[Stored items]
-----
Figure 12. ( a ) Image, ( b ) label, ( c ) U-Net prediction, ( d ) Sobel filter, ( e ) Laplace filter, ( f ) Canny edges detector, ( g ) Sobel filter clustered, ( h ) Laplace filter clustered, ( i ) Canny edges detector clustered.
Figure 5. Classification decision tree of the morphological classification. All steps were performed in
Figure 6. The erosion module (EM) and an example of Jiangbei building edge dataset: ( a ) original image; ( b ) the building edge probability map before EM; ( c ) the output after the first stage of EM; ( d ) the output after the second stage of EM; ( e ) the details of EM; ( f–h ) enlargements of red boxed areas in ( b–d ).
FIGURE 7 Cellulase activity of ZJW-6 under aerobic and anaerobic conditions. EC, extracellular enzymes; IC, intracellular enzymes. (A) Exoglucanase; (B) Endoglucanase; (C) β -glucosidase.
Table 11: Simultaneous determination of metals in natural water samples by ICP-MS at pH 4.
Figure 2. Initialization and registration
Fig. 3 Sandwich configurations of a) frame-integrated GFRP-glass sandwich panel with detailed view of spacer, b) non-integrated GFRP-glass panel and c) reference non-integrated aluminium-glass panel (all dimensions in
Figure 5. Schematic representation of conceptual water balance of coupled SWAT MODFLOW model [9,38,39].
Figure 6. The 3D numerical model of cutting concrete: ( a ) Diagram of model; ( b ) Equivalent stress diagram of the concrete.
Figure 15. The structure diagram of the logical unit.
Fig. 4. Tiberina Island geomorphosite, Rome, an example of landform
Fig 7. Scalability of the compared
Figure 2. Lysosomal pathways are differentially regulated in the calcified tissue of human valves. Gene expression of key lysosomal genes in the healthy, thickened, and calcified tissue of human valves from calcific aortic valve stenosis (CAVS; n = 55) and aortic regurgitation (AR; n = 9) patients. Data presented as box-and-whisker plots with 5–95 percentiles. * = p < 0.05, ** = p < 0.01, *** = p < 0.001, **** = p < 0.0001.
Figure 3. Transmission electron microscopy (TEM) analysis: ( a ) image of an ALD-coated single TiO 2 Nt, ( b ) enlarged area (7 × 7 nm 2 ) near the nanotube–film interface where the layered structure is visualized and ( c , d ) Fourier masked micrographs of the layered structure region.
-----
## TASK ITEM
Restate each of the entries above verbatim.

## SOLUTION TO THE PROBLEM
Figure 12. ( a ) Image, ( b ) label, ( c ) U-Net prediction, ( d ) Sobel filter, ( e ) Laplace filter, ( f ) Canny edges detector, ( g ) Sobel filter clustered, ( h ) Laplace filter clustered, ( i ) Canny edges detector clustered.
Figure 5. Classification decision tree of the morphological classification. All steps were performed in
Figure 6. The erosion module (EM) and an example of Jiangbei building edge dataset: ( a ) original image; ( b ) the building edge probability map before EM; ( c ) the output after the first stage of EM; ( d ) the output after the second stage of EM; ( e ) the details of EM; ( f–h ) enlargements of red boxed areas in ( b–d ).
FIGURE 7 Cellulase activity of ZJW-6 under aerobic and anaerobic conditions. EC, extracellular enzymes; IC, intracellular enzymes. (A) Exoglucanase; (B) Endoglucanase; (C) β -glucosidase.
Table 11: Simultaneous determination of metals in natural water samples by ICP-MS at pH 4.
Figure 2. Initialization and registration
Fig. 3 Sandwich configurations of a) frame-integrated GFRP-glass sandwich panel with detailed view of spacer, b) non-integrated GFRP-glass panel and c) reference non-integrated aluminium-glass panel (all dimensions in
Figure 5. Schematic representation of conceptual water balance of coupled SWAT MODFLOW model [9,38,39].
Figure 6. The 3D numerical model of cutting concrete: ( a ) Diagram of model; ( b ) Equivalent stress diagram of the concrete.
Figure 15. The structure diagram of the logical unit.
Fig. 4. Tiberina Island geomorphosite, Rome, an example of landform
Fig 7. Scalability of the compared
Figure 2. Lysosomal pathways are differentially regulated in the calcified tissue of human valves. Gene expression of key lysosomal genes in the healthy, thickened, and calcified tissue of human valves from calcific aortic valve stenosis (CAVS; n = 55) and aortic regurgitation (AR; n = 9) patients. Data presented as box-and-whisker plots with 5–95 percentiles. * = p < 0.05, ** = p < 0.01, *** = p < 0.001, **** = p < 0.0001.
Figure 3. Transmission electron microscopy (TEM) analysis: ( a ) image of an ALD-coated single TiO 2 Nt, ( b ) enlarged area (7 × 7 nm 2 ) near the nanotube–film interface where the layered structure is visualized and ( c , d ) Fourier masked micrographs of the layered structure region.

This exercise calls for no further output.